See https://fedoraproject.org/wiki/QA:Updates_Testing for
instructions on how to install test updates.
You can provide feedback for this update here: https://bodhi.fedoraproject.org/updates/FEDORA-2016-c43dd0091f

Comment 8 Fedora Update System 2016-06-22 23:02:32 UTC

softhsm-2.1.0-1.fc24 has been pushed to the Fedora 24 testing repository. If problems still persist, please make note of it in this bug report.
See https://fedoraproject.org/wiki/QA:Updates_Testing for
instructions on how to install test updates.
You can provide feedback for this update here: https://bodhi.fedoraproject.org/updates/FEDORA-2016-376bda6d1d

Comment 9 Fedora Update System 2016-07-05 05:00:01 UTC

softhsm-2.1.0-1.fc24 has been pushed to the Fedora 24 stable repository. If problems still persist, please make note of it in this bug report.

Comment 10 Fedora Update System 2016-07-05 08:25:29 UTC

softhsm-2.1.0-1.fc23 has been pushed to the Fedora 23 stable repository.
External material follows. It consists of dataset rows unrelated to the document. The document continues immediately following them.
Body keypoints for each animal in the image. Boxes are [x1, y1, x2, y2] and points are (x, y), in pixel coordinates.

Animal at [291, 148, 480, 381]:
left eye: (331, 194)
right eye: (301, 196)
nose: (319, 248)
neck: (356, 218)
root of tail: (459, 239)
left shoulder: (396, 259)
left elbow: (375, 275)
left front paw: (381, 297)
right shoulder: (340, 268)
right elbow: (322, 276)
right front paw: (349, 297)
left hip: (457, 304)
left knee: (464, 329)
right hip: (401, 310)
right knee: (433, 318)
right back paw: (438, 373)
If problems still persist, please make note of it in this bug report.

Comment 11 Fedora Update System 2016-07-05 14:22:09 UTC

softhsm-2.1.0-1.fc22 has been pushed to the Fedora 22 stable repository. If problems still persist, please make note of it in this bug report.
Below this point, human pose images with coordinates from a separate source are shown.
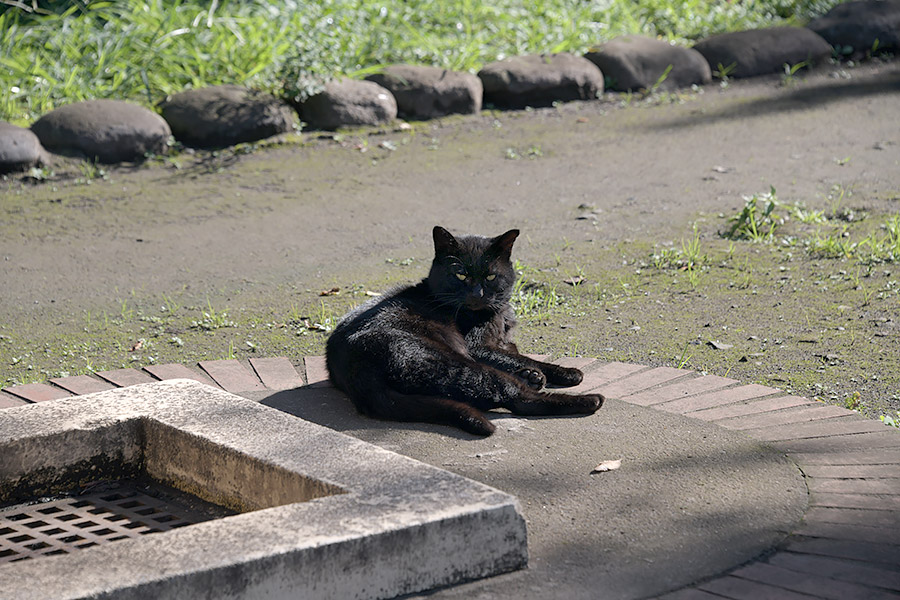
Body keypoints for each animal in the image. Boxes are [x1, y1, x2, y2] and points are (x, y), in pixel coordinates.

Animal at [326, 225, 604, 436]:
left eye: (490, 277)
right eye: (459, 275)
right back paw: (588, 400)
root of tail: (356, 370)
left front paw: (536, 373)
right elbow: (522, 358)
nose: (476, 295)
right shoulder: (476, 348)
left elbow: (515, 354)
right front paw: (567, 372)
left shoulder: (503, 343)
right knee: (516, 398)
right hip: (452, 361)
Comment 12 David Woodhouse 2016-09-28 13:30:23 UTC

Grrr. Sumit, this bug is bogus. NSS is broken and should be using the system-configured tokens. This was really just another symptom of bug 1173577

Please don't propagate the broken workarounds for NSS.

Comment 13 Sumit Bose 2016-09-28 15:17:51 UTC

David, I agree with you. But my point was since the softhsm package calls 'softhsm2-pk11install -p %{nssdb} 'name=%{softhsm_module} library=libsofthsm2.so' in %post it should end up in a working state.

Maybe it would make sense to open tickets to remove the explicit addition of PKCS#11 modules to /etc/pki/nssdb in the softhsm and other packages for PKCS#11 modules?